Il dato sorprende soprattutto se si considera il ruolo di McKennie, lontano dai canoni classici del bomber. Eppure, il classe ’98 ha costruito il suo bottino europeo grazie a una delle sue caratteristiche principali: l’inserimento senza palla. Gol spesso arrivati nei momenti chiave delle partite, frutto di tempismo, intensità e capacità di leggere gli spazi. Nel corso delle ultime stagioni, il texano si è dimostrato un elemento particolarmente efficace nelle gare europee, dove ritmo e fisicità diventano fattori determinanti. La Champions League, in questo senso, sembra esaltare le sue qualità, permettendogli di incidere anche contro avversari di alto livello. Raggiungere Vlahovic, riferimento offensivo della Signora e specialista del gol, rappresenta un traguardo significativo. Se per l’attaccante serbo segnare è una missione quotidiana, per McKennie il dato assume un valore ancora più simbolico: testimonia l’importanza del contributo dei centrocampisti nella manovra offensiva di Spalletti e la capacità dell’americano di farsi trovare pronto nei momenti decisivi.

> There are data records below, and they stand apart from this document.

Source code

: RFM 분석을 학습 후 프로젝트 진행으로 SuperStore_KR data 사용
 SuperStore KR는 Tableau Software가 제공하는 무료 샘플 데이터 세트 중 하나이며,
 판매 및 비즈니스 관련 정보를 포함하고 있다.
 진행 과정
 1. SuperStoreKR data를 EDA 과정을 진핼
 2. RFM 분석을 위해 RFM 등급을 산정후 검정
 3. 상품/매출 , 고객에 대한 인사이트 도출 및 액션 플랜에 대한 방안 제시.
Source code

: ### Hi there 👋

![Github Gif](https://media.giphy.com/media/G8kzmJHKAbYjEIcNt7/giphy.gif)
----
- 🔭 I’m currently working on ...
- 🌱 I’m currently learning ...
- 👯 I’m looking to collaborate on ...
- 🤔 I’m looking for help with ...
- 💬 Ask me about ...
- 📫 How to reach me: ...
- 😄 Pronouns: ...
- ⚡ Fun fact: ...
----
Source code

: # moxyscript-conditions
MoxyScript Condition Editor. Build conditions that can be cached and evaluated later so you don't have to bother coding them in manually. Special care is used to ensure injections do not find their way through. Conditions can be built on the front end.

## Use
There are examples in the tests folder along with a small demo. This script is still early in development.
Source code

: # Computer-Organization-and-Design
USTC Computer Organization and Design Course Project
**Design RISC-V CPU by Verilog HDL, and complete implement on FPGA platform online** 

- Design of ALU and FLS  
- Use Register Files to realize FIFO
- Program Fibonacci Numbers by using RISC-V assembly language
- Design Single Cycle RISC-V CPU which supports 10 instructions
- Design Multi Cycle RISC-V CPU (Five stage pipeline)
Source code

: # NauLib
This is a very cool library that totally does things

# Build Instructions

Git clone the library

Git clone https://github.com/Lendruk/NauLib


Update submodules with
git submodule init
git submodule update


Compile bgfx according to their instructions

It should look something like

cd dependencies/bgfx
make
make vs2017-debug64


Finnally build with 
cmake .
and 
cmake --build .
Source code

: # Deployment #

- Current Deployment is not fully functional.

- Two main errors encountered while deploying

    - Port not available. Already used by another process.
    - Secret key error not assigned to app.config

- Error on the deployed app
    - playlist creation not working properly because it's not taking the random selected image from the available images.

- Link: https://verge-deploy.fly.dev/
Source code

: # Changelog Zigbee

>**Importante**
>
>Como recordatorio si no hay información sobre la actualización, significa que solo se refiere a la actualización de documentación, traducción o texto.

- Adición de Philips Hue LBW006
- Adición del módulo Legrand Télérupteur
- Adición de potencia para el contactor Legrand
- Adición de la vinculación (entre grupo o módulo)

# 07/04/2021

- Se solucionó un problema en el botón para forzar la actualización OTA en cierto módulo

L’importanza di McKennie nel progetto Juve di Luciano Spalletti

Questo primato condiviso racconta anche la crescita di McKennie all’interno del progetto Juventus. Arrivato come scommessa e spesso finito sul mercato trasferendosi anche al Leeds per sei mesi da gennaio a giugno 2023, il centrocampista è riuscito nel tempo a diventare un protagonista, soprattutto sul palcoscenico europeo, dove ha spesso lasciato il segno. Con nove gol in Champions League dal suo esordio in bianconero, Weston McKennie non è più soltanto un comprimario: è una certezza europea per la squadra, e un nome che, numeri alla mano, entra di diritto nella storia recente del club.